[課題 1]
法人の発起人に関する文書について、次の (a)、(b)、(c) が文書の内容と合っているかを判定してください。それぞれ「はい」か「いいえ」で答え、判断の決め手となる文書中の語句をそのまま引用してください。
(a) 法人が発起人になる場合、法人の印鑑証明書は発行日から3ヶ月以内のものが必要である。
(b) 履歴事項全部証明書は、その会社自身しか取得できない。
(c) 法務局の窓口などで請求する場合、履歴事項全部証明書は1社につき600円である。
[課題 2]
法人の発起人に関する文書のうち、「以前は、「登記簿謄本」という」を含む語句で始まり「れるかがポイントとなります。」で終わる部分を、「法務局」を「登記所」に置き換える形で修正して示してください。
[課題 3]
法人の発起人に関する文書について、示された最後の文の後から続きを書いてください。

[文書抜粋]
____________________

当記事では、会社設立の際に法人が発起人となる場合の必要書類や手続きに関して、わかりやすく説明します。
目次
法人が発起人になるケース
まず、「発起人」とはどのような役割なのかについて説明します。
発起人は、株式会社などを設立する際の出資者兼主要人物(組織)になります。端的にいうと、会社経営のための「お金を出す人」です。
「発起人」という名称の響きから、個人しか発起人になれないと思いがちです。
しかし、株式会社などの法人も発起人になることが可能です。発起人の立場は、あくまで「会社のためにお金を出す人や会社組織」という立ち位置になります。
法人が発起人になる場合は、条件や書類など注意する点がありますので、解説します。
法人が発起人になる場合の必要書類
法人が発起人になる場合は、下記の書類が必要となります。
- 法人の印鑑証明書(発行日から3ヶ月以内)
- 法人の履歴事項全部証明書(いわゆる登記簿謄本、発行日から3ヶ月以内)
- 法人の発起人・設立に関する代行業者など、代わりに行ってもらう相手がいる場合は相手に対する委任状
- その他必要書類があれば都度提出
また、会社設立の書類等に法人の実印を押印する必要もあります。
履歴事項全部証明書(登記簿謄本)とは?
履歴事項全部証明書(登記簿謄本)に関しても、概要を説明します。
履歴事項全部証明書とは、会社の設立時から現在までの、社名・役員・資本金・事業目的・各種変更事項などが記載されている、いわば「会社の経歴書・履歴書」といえます。
以前は、「登記簿謄本」という名称が一般的でしたが、現在は「全部事項証明書」という名称が一般的です。
ただ、現在も「登記簿謄本」という言葉を使う人も多く、「登記簿謄本」=「履歴事項全部証明書」として捉えておきましょう。
余談ですが、会社の登記簿謄本(履歴全部事項証明書)というと、重要な書類で、土地の権利書のように捉えられがちです。
しかし、実際のところは、全部事項証明証明書というのは「法務局に登記された、会社に関する重要事項をまとめたものの写し」という意味合いを持ちます。
この履歴事項全部証明書は、会社でなく、個人や関係のない第三者、つまり誰でも取得することができます。
法務局の窓口などで、会社の名称・所在地などの情報がわかれば、1社につき600円で請求することが可能です。
法人が発起人となる場合の注意点
法人が発起人となる際に、注意点があります。
どんな法人でも制限なく、会社の発起人になれるわけではなく、発起人になる会社の「目的」の内容に関し、条件があるということです。
この点は心得ておく必要があります。
ただ、最初に書いておくと、この制限は、後から登記されている会社の「目的」を変更することで、事後対応ができますので、その点はご安心ください。
では、どういう場合に発起人になれるのでしょうか。
原則として、法人は設立時に定めた(もしくはその後の変更登記で)定款で、「目的(事業内容)の範囲」でしか、業務を行うことはできません。
現在の会社で行っている事業と、今後の会社で行う事業に、目的の同一性が見られるかがポイントとなります。

____________________

コレクションの記録
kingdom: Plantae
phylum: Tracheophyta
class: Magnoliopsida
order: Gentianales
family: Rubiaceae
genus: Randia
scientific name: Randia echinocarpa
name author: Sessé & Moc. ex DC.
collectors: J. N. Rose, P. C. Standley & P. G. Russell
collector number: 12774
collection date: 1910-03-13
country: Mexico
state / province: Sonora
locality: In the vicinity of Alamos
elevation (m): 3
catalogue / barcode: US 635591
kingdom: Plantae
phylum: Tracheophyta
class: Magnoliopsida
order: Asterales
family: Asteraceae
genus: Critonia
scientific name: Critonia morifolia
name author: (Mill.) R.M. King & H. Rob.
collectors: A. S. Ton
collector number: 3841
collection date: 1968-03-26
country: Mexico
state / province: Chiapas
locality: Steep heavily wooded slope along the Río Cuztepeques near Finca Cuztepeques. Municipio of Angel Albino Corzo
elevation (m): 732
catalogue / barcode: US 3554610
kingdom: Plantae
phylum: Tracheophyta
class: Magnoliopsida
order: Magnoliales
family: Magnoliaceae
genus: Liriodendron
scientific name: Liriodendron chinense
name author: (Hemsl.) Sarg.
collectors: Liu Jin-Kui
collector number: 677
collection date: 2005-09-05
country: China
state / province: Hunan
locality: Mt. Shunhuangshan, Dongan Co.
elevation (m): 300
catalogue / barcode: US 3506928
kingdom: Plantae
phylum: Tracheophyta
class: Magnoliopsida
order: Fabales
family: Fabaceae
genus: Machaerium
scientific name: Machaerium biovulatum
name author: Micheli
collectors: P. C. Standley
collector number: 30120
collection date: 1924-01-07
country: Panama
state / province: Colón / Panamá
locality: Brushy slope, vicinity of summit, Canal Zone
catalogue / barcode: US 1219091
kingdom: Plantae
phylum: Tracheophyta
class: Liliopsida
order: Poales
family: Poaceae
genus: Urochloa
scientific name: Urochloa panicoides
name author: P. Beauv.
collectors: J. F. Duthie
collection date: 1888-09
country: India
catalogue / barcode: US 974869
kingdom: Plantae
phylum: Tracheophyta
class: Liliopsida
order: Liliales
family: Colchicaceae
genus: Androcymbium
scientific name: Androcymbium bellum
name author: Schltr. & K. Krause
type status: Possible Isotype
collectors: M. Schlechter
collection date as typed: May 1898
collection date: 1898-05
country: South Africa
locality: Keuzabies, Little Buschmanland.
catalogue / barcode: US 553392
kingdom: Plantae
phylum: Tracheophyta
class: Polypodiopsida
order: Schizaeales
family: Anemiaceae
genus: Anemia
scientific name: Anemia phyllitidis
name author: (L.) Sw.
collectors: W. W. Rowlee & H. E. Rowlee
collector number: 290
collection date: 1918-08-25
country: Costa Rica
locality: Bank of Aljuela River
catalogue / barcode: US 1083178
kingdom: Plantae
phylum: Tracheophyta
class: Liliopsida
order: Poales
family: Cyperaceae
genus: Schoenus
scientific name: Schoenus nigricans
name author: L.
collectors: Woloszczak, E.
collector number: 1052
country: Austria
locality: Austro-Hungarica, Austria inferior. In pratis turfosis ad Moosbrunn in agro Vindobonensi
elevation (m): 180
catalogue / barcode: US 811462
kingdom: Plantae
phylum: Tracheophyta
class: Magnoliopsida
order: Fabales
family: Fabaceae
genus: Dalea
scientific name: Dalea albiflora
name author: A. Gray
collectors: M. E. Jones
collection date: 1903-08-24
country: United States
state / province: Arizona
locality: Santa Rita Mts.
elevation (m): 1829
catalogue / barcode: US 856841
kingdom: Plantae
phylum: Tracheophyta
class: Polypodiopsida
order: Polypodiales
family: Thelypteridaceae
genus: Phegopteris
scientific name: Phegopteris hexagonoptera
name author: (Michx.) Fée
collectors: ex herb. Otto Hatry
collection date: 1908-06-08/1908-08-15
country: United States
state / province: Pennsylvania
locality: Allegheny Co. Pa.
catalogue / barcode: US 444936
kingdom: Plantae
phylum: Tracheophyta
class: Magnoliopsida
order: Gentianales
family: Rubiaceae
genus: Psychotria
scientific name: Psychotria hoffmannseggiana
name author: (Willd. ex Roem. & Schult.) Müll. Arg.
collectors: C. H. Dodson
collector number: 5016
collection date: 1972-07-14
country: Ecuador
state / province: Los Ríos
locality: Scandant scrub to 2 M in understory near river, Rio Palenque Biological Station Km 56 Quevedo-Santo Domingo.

____________________

[解答 1]
(a) はい。「法人の印鑑証明書(発行日から3ヶ月以内)」
(b) いいえ。「誰でも取得することができます」
(c) はい。「1社につき600円で請求することが可能です」

[解答 2]
以前は、「登記簿謄本」という名称が一般的でしたが、現在は「全部事項証明書」という名称が一般的です。
ただ、現在も「登記簿謄本」という言葉を使う人も多く、「登記簿謄本」=「履歴事項全部証明書」として捉えておきましょう。
余談ですが、会社の登記簿謄本(履歴全部事項証明書)というと、重要な書類で、土地の権利書のように捉えられがちです。
しかし、実際のところは、全部事項証明証明書というのは「登記所に登記された、会社に関する重要事項をまとめたものの写し」という意味合いを持ちます。
この履歴事項全部証明書は、会社でなく、個人や関係のない第三者、つまり誰でも取得することができます。
登記所の窓口などで、会社の名称・所在地などの情報がわかれば、1社につき600円で請求することが可能です。
法人が発起人となる場合の注意点
法人が発起人となる際に、注意点があります。
どんな法人でも制限なく、会社の発起人になれるわけではなく、発起人になる会社の「目的」の内容に関し、条件があるということです。
この点は心得ておく必要があります。
ただ、最初に書いておくと、この制限は、後から登記されている会社の「目的」を変更することで、事後対応ができますので、その点はご安心ください。
では、どういう場合に発起人になれるのでしょうか。
原則として、法人は設立時に定めた(もしくはその後の変更登記で)定款で、「目的(事業内容)の範囲」でしか、業務を行うことはできません。
現在の会社で行っている事業と、今後の会社で行う事業に、目的の同一性が見られるかがポイントとなります。

[解答 3]
例えば、新会社がIT導入のコンサルティングに関する事業を行う場合、新会社の発起人になる会社も、会社の目的部に「コンピュータ機器の導入・コンサルティングに関する事業」のように、「今の会社で行っている事業と、新会社で行っている事業は、関連性があるんだな」ということがわかるような、目的の共通項を作っておく必要があります。
登記を管轄する法務局の登記官に、発起人の会社と、新しい会社が行う事業は、関連性があるのだな、と理解してもらえれば、「目的の同一性」が認められます。
考え方を変えると、例えば現在行っている事業の目的として定めた内容が「農作物の生産・農産物の販売」という農業法人だったと仮定します。
この会社と取締役が発起人となり、農産物をWebサイトで販売するという会社を設立する場合、「農産物の販売」という点では共通性がありますので、専門家や法務局への確認は必要となりますが(最終的に、登記に関し判断するのは法務局の登記官ですので)、基本的には関連性があるとみなされる可能性が高いでしょう。
一方、この農業法人が、「農業と全く関連性のない、Webサイト作成業を立ち上げる」となった場合は、司法書士に依頼するなどして、法人の定款にWebサイト作成業に関する目的を追加してもらう必要があります。
農業法人だからと言っても、農業以外の事業を目的とすることがいけないわけではありません。
あくまで、農業が主たる事業ということは前提になっても、付随的な物であれば、農業以外の事業を入れても問題はないのです。
もちろん、一般の法人でも同じです。
「今うちの会社は建設業をやっているけど、ドローンの利用レクチャーをする会社を立ち上げ、そこに出資したい」という、会社を設立して、違う業態に取り組みたいという考えも出てくるでしょう。
その際は、会社の目的に「ドローンの使用に関する指導・教育事業」など、司法書士と相談して、新会社の事業と明確な関連があることがわかる適切な目的を追加すれば、問題ありません。
法人は、発起人にはなれるが、取締役にはなれない
注意点として、法人そのものは、会社の取締役・代表取締役に就任することはできません。
会社の取締役・代表取締役になれるのは、自然人、つまり法人ではない個人のみです。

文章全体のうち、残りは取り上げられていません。